November 5, 2013
Kyoto from Inside and Outside
Japan’s haiku capital vacuum packed for a Tokyo audience
By Metropolis
Originally published on metropolis.co.jp on November 2013
Kyoto is one of the most evocative place names in Japan. Just to say it is to evoke images of snow-muffled temple bells, courtly ladies walking down paths curtained by whispering bamboo or paper doors sliding open to let in the sound of cicadas. Yes, Kyoto is one giant “haiku factory,” producing thousands of poetic images to match every season. Unfortunately, it is located at the wrong end of Japan, far away from Tokyo.
But never fear, the latest exhibition at the Tokyo National Museum is designed to obviate that inconvenience with an exhibition designed to bring a taste of Kyoto to the capital that succeeded it.
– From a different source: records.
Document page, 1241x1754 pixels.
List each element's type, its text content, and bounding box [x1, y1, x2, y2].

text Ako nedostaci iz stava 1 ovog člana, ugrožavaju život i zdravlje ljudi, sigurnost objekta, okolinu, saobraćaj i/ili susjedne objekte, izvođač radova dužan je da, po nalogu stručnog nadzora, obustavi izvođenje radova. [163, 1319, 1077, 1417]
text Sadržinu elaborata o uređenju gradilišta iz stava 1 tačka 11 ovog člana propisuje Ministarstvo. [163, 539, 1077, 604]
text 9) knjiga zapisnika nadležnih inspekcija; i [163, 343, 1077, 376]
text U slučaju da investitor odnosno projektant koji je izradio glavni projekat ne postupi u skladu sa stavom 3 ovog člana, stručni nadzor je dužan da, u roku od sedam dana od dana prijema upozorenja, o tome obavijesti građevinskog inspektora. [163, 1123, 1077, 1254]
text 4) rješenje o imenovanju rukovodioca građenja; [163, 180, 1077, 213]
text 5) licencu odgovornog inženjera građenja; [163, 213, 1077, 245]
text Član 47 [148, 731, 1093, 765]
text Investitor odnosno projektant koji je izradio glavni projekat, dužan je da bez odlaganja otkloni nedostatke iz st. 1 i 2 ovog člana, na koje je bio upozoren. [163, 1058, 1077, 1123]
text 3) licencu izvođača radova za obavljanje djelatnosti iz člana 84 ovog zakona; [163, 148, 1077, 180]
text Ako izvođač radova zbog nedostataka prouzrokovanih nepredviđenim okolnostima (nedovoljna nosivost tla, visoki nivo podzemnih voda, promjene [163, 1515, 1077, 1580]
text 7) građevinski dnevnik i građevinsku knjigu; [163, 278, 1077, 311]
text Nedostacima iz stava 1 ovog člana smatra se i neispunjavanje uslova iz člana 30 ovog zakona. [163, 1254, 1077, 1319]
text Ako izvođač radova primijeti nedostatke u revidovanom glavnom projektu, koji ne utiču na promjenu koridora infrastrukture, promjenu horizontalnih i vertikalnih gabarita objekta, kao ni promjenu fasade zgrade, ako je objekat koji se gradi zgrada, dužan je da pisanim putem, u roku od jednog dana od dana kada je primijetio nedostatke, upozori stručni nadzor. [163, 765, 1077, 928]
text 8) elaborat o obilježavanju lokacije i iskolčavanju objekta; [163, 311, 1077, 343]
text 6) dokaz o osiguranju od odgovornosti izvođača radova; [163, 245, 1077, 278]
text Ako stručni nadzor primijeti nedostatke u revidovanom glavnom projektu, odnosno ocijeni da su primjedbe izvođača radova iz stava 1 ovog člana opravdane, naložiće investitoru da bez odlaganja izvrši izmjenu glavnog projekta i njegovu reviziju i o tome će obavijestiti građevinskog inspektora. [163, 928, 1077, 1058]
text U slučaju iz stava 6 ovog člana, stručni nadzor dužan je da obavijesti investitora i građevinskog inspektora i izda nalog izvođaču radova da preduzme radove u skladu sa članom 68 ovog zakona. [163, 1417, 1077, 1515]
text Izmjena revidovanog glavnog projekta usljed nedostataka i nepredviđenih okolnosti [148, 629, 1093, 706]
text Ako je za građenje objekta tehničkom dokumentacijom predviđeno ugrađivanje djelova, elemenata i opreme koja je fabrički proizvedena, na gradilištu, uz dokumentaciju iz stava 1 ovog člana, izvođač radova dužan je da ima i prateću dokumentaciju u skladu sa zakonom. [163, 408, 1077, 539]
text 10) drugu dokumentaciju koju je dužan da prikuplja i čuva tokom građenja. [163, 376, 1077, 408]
“Kyoto Inside and Out” has two sides. One focuses on Kyoto the city, as depicted on gold-leaf-covered folding screens. These cover several panels and show a range of details, from the surrounding mountains to the rooftops, beggars, merchants and people playing various games and sports in walled gardens. These were obviously the Google Street View of their day.
To get the best out of these works, you have to get in close and let your eye go for a wander amongst the detail. Not as easy as it sounds: the exhibition is aimed at the soft spot of the Japanese exhibition-visiting public and attendance is high.
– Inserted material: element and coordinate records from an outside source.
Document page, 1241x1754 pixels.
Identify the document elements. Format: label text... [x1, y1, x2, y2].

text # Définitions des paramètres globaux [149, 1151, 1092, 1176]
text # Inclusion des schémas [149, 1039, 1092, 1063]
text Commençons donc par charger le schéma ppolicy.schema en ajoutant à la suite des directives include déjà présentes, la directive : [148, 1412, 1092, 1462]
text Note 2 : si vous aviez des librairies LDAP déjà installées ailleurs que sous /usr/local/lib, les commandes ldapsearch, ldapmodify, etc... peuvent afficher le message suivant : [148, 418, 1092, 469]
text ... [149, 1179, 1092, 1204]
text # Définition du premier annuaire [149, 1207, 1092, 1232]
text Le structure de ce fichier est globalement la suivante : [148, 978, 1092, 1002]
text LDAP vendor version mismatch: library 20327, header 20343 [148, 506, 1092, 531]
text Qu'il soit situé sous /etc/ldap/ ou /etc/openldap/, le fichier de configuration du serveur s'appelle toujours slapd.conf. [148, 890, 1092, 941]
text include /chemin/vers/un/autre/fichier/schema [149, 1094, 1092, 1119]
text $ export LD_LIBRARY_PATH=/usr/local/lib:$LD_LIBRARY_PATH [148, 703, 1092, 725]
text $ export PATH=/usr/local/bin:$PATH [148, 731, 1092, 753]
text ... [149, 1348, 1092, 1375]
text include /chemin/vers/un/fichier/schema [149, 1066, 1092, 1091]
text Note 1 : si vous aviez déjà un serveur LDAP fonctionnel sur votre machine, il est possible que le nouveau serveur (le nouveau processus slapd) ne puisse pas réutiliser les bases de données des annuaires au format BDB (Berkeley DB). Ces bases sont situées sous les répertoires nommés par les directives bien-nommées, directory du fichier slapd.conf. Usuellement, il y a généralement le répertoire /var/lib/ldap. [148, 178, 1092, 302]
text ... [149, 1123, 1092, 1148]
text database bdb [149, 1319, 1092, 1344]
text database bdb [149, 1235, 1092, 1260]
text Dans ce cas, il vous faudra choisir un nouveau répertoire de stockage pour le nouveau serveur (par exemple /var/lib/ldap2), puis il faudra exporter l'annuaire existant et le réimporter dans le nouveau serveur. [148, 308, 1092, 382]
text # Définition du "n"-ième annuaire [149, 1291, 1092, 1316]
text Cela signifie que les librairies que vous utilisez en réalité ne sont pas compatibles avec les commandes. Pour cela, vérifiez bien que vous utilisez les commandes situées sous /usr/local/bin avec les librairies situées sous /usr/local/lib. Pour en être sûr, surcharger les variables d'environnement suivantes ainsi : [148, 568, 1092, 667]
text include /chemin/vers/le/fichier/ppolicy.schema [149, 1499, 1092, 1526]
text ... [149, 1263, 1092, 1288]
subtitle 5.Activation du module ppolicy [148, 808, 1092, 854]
Alternatively, you can take a step back and view the works from a distance as semi-abstract works. In Scenes in and Around Kyoto, Uesugi Version (16th century) by Kano Eitoku, the aesthetic interest is really on the golden clouds that snake through the city, separating it into hundreds of small visual vignettes.
From folding screens depicting the city as it might be seen from above, we move indoors to works painted on sliding doors and wall panels. These come from some of the famous buildings of the city, such as Kyoto Imperial Palace, Nijo Castle and the Ninomaru Palace. One of the most impressive works is Pine and Eagle (1626) by Kano Tan’yu, from the grand hall of Ninomaru Palace, a suitably regal work for a building that was used by the shoguns when they were in town.
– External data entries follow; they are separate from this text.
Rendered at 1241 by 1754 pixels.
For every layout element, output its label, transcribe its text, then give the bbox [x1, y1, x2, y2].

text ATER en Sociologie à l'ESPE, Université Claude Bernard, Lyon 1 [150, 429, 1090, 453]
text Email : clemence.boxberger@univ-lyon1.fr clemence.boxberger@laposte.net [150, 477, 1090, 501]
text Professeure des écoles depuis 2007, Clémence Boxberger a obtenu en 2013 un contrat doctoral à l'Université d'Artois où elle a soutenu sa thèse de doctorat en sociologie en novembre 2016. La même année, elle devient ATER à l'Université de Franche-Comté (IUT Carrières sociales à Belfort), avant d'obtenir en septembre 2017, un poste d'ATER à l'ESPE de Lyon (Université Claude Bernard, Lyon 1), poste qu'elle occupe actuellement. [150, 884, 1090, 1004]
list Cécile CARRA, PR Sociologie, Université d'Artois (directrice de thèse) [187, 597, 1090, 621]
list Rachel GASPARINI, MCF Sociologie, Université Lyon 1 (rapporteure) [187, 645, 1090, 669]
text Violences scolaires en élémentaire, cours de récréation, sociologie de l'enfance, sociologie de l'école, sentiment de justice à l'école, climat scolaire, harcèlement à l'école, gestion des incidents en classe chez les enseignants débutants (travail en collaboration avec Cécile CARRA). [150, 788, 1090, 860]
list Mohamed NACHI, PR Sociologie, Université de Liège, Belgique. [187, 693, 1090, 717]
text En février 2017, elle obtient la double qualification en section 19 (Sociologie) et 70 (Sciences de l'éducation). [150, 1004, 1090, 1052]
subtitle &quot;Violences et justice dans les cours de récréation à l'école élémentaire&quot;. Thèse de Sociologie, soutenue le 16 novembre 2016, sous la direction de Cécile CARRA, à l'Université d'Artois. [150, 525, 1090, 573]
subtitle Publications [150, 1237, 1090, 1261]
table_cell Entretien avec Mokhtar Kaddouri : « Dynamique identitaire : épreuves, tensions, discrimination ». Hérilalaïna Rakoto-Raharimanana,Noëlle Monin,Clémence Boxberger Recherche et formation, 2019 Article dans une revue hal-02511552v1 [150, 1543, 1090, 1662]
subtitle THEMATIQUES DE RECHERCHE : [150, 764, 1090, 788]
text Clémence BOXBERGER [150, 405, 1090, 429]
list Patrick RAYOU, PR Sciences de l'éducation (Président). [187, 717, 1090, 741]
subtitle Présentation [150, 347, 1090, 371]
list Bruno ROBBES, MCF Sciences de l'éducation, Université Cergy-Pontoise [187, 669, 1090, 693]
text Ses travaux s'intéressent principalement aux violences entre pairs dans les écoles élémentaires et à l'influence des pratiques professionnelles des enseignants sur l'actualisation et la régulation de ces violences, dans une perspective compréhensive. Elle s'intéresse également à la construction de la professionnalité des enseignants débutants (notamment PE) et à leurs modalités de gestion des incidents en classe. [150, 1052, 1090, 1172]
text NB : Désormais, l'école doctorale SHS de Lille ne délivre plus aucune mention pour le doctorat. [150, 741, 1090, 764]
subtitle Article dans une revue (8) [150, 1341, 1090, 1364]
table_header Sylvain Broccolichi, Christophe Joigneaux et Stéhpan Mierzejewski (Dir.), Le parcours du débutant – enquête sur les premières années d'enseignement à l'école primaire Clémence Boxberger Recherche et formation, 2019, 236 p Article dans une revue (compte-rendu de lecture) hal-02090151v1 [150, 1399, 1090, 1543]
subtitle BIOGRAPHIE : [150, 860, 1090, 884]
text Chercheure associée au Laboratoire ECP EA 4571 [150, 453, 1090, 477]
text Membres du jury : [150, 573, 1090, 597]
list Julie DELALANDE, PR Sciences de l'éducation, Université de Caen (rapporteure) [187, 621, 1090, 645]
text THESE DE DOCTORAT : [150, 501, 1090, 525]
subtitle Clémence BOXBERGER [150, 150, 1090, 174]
One of the most interesting facts to emerge is how many of the painters belonged to the Kano family, who seem to have held something of a monopoly over the higher echelons of the art world for several centuries. A few years ago there was even an exhibition that looked at how the Kano family sidelined a famous rival, Tohaku Hasegawa. It seems their dominance wasn’t just down to the genetic talent passed down from generation to generation, but also relied on a bit of skulduggery.
But these works are not just about artistic talent. They are also about the beautiful way in which traditional Japanese art ages. It is this, even more than the paintings that exudes the atmosphere of Old Kyoto.
In Pheasant Under Cherry Blossoms (1626) by yet another Kano (Naonobu), the slightly fading and flaking quality of the gold leaf seems to echo the falling of the petals, creating yet another little mental haiku.